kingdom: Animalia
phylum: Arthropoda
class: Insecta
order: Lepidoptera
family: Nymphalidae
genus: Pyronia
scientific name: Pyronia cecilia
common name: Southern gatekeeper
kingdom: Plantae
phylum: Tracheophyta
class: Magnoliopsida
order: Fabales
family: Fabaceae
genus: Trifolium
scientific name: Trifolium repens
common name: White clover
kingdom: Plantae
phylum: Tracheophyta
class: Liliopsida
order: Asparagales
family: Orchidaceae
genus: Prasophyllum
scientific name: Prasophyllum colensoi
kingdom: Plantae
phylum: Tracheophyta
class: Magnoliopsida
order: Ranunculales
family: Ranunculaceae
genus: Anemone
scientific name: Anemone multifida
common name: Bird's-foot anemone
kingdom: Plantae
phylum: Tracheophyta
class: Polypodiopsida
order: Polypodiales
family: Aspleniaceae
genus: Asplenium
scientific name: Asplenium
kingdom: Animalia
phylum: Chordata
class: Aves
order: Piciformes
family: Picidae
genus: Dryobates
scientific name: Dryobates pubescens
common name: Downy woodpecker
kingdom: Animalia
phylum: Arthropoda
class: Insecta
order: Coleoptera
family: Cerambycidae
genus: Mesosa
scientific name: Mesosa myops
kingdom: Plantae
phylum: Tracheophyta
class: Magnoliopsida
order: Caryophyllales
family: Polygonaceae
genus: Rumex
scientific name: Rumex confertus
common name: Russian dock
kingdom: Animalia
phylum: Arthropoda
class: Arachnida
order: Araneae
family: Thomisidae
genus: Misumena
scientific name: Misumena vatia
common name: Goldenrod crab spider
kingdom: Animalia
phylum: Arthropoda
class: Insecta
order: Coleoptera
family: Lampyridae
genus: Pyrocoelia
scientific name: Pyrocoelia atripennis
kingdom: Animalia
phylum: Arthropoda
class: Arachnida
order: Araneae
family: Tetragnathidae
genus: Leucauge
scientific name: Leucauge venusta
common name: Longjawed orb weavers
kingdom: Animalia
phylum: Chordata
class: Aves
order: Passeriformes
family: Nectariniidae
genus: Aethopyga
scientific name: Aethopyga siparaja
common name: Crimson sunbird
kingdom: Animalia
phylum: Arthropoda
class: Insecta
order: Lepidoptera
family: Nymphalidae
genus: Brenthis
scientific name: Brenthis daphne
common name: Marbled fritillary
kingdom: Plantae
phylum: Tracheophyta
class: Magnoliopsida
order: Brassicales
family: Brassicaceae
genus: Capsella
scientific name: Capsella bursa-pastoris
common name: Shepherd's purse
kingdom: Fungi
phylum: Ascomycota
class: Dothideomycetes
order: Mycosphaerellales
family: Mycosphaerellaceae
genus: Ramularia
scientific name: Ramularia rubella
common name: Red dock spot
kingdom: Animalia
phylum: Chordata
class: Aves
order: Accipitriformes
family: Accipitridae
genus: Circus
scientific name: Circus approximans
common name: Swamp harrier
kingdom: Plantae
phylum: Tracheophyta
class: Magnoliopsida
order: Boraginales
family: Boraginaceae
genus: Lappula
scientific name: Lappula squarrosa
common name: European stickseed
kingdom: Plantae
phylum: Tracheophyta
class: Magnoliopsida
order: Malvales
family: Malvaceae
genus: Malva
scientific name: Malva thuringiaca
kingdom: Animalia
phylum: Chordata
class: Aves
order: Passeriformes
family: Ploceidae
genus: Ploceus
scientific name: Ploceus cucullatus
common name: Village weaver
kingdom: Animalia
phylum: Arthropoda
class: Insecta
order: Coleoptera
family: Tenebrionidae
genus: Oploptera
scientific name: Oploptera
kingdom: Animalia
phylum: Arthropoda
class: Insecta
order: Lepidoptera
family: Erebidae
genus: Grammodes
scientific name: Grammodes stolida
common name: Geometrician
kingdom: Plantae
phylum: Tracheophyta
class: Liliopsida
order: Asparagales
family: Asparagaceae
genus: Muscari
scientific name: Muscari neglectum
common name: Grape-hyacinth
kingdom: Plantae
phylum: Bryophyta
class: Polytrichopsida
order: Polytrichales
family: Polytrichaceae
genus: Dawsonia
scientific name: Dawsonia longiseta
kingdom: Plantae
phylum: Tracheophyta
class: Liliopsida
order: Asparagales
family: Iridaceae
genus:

::::::::::

Your task. Can you put every line from all of the records above into a numbered list, leaving out any blank lines?

The reply.
1. kingdom: Animalia
2. phylum: Arthropoda
3. class: Insecta
4. order: Lepidoptera
5. family: Nymphalidae
6. genus: Pyronia
7. scientific name: Pyronia cecilia
8. common name: Southern gatekeeper
9. kingdom: Plantae
10. phylum: Tracheophyta
11. class: Magnoliopsida
12. order: Fabales
13. family: Fabaceae
14. genus: Trifolium
15. scientific name: Trifolium repens
16. common name: White clover
17. kingdom: Plantae
18. phylum: Tracheophyta
19. class: Liliopsida
20. order: Asparagales
21. family: Orchidaceae
22. genus: Prasophyllum
23. scientific name: Prasophyllum colensoi
24. kingdom: Plantae
25. phylum: Tracheophyta
26. class: Magnoliopsida
27. order: Ranunculales
28. family: Ranunculaceae
29. genus: Anemone
30. scientific name: Anemone multifida
31. common name: Bird's-foot anemone
32. kingdom: Plantae
33. phylum: Tracheophyta
34. class: Polypodiopsida
35. order: Polypodiales
36. family: Aspleniaceae
37. genus: Asplenium
38. scientific name: Asplenium
39. kingdom: Animalia
40. phylum: Chordata
41. class: Aves
42. order: Piciformes
43. family: Picidae
44. genus: Dryobates
45. scientific name: Dryobates pubescens
46. common name: Downy woodpecker
47. kingdom: Animalia
48. phylum: Arthropoda
49. class: Insecta
50. order: Coleoptera
51. family: Cerambycidae
52. genus: Mesosa
53. scientific name: Mesosa myops
54. kingdom: Plantae
55. phylum: Tracheophyta
56. class: Magnoliopsida
57. order: Caryophyllales
58. family: Polygonaceae
59. genus: Rumex
60. scientific name: Rumex confertus
61. common name: Russian dock
62. kingdom: Animalia
63. phylum: Arthropoda
64. class: Arachnida
65. order: Araneae
66. family: Thomisidae
67. genus: Misumena
68. scientific name: Misumena vatia
69. common name: Goldenrod crab spider
70. kingdom: Animalia
71. phylum: Arthropoda
72. class: Insecta
73. order: Coleoptera
74. family: Lampyridae
75. genus: Pyrocoelia
76. scientific name: Pyrocoelia atripennis
77. kingdom: Animalia
78. phylum: Arthropoda
79. class: Arachnida
80. order: Araneae
81. family: Tetragnathidae
82. genus: Leucauge
83. scientific name: Leucauge venusta
84. common name: Longjawed orb weavers
85. kingdom: Animalia
86. phylum: Chordata
87. class: Aves
88. order: Passeriformes
89. family: Nectariniidae
90. genus: Aethopyga
91. scientific name: Aethopyga siparaja
92. common name: Crimson sunbird
93. kingdom: Animalia
94. phylum: Arthropoda
95. class: Insecta
96. order: Lepidoptera
97. family: Nymphalidae
98. genus: Brenthis
99. scientific name: Brenthis daphne
100. common name: Marbled fritillary
101. kingdom: Plantae
102. phylum: Tracheophyta
103. class: Magnoliopsida
104. order: Brassicales
105. family: Brassicaceae
106. genus: Capsella
107. scientific name: Capsella bursa-pastoris
108. common name: Shepherd's purse
109. kingdom: Fungi
110. phylum: Ascomycota
111. class: Dothideomycetes
112. order: Mycosphaerellales
113. family: Mycosphaerellaceae
114. genus: Ramularia
115. scientific name: Ramularia rubella
116. common name: Red dock spot
117. kingdom: Animalia
118. phylum: Chordata
119. class: Aves
120. order: Accipitriformes
121. family: Accipitridae
122. genus: Circus
123. scientific name: Circus approximans
124. common name: Swamp harrier
125. kingdom: Plantae
126. phylum: Tracheophyta
127. class: Magnoliopsida
128. order: Boraginales
129. family: Boraginaceae
130. genus: Lappula
131. scientific name: Lappula squarrosa
132. common name: European stickseed
133. kingdom: Plantae
134. phylum: Tracheophyta
135. class: Magnoliopsida
136. order: Malvales
137. family: Malvaceae
138. genus: Malva
139. scientific name: Malva thuringiaca
140. kingdom: Animalia
141. phylum: Chordata
142. class: Aves
143. order: Passeriformes
144. family: Ploceidae
145. genus: Ploceus
146. scientific name: Ploceus cucullatus
147. common name: Village weaver
148. kingdom: Animalia
149. phylum: Arthropoda
150. class: Insecta
151. order: Coleoptera
152. family: Tenebrionidae
153. genus: Oploptera
154. scientific name: Oploptera
155. kingdom: Animalia
156. phylum: Arthropoda
157. class: Insecta
158. order: Lepidoptera
159. family: Erebidae
160. genus: Grammodes
161. scientific name: Grammodes stolida
162. common name: Geometrician
163. kingdom: Plantae
164. phylum: Tracheophyta
165. class: Liliopsida
166. order: Asparagales
167. family: Asparagaceae
168. genus: Muscari
169. scientific name: Muscari neglectum
170. common name: Grape-hyacinth
171. kingdom: Plantae
172. phylum: Bryophyta
173. class: Polytrichopsida
174. order: Polytrichales
175. family: Polytrichaceae
176. genus: Dawsonia
177. scientific name: Dawsonia longiseta
178. kingdom: Plantae
179. phylum: Tracheophyta
180. class: Liliopsida
181. order: Asparagales
182. family: Iridaceae
183. genus:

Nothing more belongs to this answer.